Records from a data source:
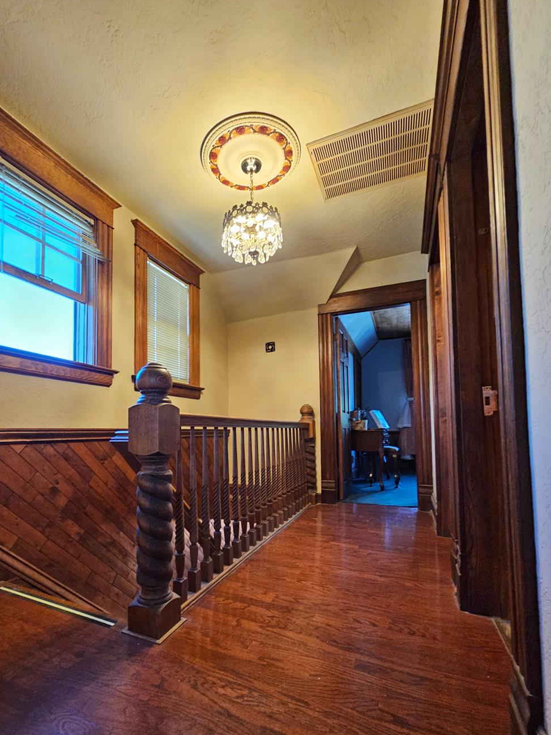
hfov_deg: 81.4
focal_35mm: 15
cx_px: 242
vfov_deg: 97.6
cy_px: 417
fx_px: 318
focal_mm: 2.2
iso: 320
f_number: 2.2
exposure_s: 1/60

**WORK INSTRUCTIONS:**
Could the entries above be copied out exactly, with no pictures included?

**RESPONSE TO THIS EXERCISE:**
hfov_deg: 81.4
focal_35mm: 15
cx_px: 242
vfov_deg: 97.6
cy_px: 417
fx_px: 318
focal_mm: 2.2
iso: 320
f_number: 2.2
exposure_s: 1/60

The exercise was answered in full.